> [提示された文章]
▼
本検討会の開催趣旨は、当日資料によると「食品添加物表示の在り方については、食品表示法の制定過程における『食品表示一元化検討会』において、一元化の機会に検討すべき事項とは別に検討すべき事項と位置付けられ、消費者基本計画(平成27 年3月24 日閣議決定)においては、加工食品の原料原産地表示や遺伝子組換え表示等と共に、個別課題として実態を踏まえた検討を行う事項と整理されている」とある。今回の食品添加物独自の検討会の設置は、既定の方針どおりという説明だ。

座長は、食品添加物に関してしっかりした考え方をお持ちの西島基弘実践女子大学名誉教授である。委員は、消費者団体、業界、行政等の食品添加物にそれぞれの立場からのご意見をお持ちの方々である。第1回目なので消費者庁から食品添加物表示制度に関する説明を受けたのち、座長は「顔合わせとしての意見交換を行いたい」との挨拶でスタートした。

●ADIと制度の改定状況から伝える添加物の安全性

最初に、消費者庁の赤崎暢彦課長が食品添加物表示制度をめぐる事情(資料2)に基づいて、添加物の定義、日本における表示制度の現状と歴史、コーデックスを含む諸外国との表示制度の違い、そして一般消費者のアンケートに基づく食品添加物に関する意識について簡潔に説明を行った。

この説明で、食品添加物の実際の使用量がADIに対してどれくらい少ないかのマーケットバスケット方式による厚生労働省の調査結果が示されていた(表1)。添加物を危険視される方々の多くは、ADIが一生食べ続けても、何も起こらない無毒性量をベースに決められていることの意味をご存じないために恐怖に陥っている。日常生活において摂取している量の少なさについて、消費者への認識を周知させる必要性を改めて感じた。

表1 我が国における食品添加物の摂取量(当日資料2・4pより)

 

さらに、添加物表示の歴史に関しても説明があった。いわゆる戦後の混乱期以後、食品公害と相まって消費者の不安に対処する形で制度に変化が加えられてきたが、平成元年にすべての添加物を表示するようになったことをわかりやすく図表化され、説明された(図1)。
▲
> [要件] 上の食品添加物表示の検討会についての文章から、「この説明で、食品添加物の実際」から下の「表1 我が国における食品添加物の摂取量(当日資料2・4pより)」までを一字一句変えずに書き写してください。

> [提供された記録]
▼
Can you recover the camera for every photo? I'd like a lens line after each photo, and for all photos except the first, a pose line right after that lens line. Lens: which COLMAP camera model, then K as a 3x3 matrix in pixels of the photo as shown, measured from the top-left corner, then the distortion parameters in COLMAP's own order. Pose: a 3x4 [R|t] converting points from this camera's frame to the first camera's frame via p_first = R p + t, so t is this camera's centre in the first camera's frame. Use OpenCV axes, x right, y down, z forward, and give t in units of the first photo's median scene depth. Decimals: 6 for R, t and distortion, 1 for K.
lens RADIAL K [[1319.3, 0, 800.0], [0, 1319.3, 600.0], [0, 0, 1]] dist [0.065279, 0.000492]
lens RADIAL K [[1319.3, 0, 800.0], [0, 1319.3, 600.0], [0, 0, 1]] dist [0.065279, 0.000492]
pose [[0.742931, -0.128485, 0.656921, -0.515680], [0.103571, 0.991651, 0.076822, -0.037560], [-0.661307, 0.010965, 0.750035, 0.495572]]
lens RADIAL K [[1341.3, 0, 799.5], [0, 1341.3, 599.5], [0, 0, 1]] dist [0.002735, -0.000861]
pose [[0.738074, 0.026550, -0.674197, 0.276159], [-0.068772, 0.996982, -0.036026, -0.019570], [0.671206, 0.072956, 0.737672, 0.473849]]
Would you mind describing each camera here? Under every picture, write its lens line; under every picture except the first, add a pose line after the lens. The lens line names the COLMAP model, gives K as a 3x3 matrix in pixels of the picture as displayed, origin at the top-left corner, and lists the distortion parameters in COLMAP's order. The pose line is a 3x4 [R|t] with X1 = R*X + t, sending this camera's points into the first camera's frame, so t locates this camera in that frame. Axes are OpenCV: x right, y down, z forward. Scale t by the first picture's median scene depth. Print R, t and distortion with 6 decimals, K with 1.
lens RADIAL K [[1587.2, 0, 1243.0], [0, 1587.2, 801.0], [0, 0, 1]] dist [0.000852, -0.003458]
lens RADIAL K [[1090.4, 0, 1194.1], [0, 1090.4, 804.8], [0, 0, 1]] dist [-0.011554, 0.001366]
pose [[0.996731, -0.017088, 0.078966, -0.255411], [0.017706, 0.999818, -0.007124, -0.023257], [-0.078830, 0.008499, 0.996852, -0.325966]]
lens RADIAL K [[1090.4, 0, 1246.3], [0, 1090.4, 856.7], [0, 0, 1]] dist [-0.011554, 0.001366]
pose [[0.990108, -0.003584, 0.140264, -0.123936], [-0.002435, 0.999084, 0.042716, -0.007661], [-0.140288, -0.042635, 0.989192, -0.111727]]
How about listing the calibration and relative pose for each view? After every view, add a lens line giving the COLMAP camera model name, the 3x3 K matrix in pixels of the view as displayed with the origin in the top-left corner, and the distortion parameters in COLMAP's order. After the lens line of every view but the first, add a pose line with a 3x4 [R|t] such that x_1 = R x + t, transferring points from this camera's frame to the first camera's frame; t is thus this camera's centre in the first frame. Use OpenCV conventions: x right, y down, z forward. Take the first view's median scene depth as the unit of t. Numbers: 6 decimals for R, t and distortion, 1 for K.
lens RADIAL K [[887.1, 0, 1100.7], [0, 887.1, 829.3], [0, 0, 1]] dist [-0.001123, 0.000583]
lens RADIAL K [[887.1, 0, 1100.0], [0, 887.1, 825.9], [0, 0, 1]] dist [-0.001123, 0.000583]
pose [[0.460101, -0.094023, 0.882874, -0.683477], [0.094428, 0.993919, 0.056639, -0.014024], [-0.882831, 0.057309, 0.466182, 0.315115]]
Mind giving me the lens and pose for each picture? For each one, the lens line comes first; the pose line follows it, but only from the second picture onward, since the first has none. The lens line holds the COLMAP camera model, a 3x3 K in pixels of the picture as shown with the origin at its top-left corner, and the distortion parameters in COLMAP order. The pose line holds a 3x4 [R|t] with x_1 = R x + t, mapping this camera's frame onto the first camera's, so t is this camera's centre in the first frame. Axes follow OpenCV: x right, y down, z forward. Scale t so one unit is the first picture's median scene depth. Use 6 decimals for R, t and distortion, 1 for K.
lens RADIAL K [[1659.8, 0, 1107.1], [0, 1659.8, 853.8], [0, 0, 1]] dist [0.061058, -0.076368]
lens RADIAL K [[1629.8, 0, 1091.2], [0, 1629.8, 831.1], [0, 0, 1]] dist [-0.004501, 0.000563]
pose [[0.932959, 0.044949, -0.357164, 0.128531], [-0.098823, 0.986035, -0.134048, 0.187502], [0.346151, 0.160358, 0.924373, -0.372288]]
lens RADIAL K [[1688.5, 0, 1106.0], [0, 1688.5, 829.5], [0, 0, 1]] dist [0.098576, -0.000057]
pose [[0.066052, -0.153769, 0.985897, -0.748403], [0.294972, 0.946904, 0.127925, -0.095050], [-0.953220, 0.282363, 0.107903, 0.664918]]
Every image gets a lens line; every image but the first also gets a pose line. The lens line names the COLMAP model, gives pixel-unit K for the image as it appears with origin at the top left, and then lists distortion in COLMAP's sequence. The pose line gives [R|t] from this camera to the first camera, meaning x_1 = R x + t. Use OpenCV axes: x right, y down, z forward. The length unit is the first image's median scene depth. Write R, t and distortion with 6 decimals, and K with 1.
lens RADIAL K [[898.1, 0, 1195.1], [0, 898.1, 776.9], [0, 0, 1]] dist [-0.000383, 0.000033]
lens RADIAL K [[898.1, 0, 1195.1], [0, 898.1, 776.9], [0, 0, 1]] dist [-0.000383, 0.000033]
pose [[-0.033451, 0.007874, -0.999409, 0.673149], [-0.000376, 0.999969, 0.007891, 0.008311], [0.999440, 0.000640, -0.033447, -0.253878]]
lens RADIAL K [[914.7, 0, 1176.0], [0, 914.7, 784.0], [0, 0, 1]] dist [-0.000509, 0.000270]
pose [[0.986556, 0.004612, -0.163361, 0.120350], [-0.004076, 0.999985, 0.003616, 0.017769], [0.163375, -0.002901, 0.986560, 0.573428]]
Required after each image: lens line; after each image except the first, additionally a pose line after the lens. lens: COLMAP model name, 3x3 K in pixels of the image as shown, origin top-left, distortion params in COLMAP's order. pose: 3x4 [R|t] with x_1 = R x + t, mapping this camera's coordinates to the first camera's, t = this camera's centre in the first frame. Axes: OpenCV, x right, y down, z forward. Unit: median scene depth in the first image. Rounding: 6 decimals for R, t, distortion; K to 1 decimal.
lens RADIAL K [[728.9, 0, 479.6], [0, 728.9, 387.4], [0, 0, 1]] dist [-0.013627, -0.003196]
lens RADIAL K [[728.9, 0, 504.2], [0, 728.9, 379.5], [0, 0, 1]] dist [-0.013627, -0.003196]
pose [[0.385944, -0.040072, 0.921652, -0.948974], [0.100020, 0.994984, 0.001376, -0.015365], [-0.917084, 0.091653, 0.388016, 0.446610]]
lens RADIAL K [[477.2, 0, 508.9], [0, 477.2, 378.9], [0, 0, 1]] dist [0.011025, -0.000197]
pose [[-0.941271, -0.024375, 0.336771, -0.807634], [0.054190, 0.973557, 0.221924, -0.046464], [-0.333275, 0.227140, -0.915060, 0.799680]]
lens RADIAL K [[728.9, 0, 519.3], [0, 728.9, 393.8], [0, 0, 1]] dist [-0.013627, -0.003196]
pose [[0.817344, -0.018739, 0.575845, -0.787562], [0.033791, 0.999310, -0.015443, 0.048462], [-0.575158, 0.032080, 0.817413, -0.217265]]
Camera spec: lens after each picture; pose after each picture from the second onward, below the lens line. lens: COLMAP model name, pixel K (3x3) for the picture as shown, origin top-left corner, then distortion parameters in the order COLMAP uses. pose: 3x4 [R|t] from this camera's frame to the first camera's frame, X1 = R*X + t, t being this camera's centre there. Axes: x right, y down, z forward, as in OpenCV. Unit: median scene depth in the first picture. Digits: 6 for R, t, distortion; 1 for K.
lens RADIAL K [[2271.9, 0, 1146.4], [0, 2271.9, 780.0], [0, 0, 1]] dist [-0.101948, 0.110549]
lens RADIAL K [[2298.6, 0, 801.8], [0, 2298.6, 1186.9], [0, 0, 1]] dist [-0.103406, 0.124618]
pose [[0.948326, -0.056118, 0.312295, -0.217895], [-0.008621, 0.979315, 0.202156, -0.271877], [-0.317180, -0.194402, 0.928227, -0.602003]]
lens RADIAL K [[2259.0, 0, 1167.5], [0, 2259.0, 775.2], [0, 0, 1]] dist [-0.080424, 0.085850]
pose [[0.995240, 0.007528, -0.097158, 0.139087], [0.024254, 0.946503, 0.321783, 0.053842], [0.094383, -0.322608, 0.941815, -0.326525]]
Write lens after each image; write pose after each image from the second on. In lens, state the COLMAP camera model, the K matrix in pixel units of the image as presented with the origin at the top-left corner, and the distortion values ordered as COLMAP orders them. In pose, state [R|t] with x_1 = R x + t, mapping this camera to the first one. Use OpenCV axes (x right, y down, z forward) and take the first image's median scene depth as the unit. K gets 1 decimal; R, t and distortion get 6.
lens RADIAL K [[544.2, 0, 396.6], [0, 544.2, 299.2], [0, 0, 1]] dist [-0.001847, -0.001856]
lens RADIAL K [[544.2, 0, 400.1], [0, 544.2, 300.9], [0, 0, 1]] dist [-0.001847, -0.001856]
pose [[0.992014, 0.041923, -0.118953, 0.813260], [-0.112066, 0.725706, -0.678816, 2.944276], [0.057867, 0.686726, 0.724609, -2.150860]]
▲
> [解答]
この説明で、食品添加物の実際の使用量がADIに対してどれくらい少ないかのマーケットバスケット方式による厚生労働省の調査結果が示されていた(表1)。添加物を危険視される方々の多くは、ADIが一生食べ続けても、何も起こらない無毒性量をベースに決められていることの意味をご存じないために恐怖に陥っている。日常生活において摂取している量の少なさについて、消費者への認識を周知させる必要性を改めて感じた。

表1 我が国における食品添加物の摂取量(当日資料2・4pより)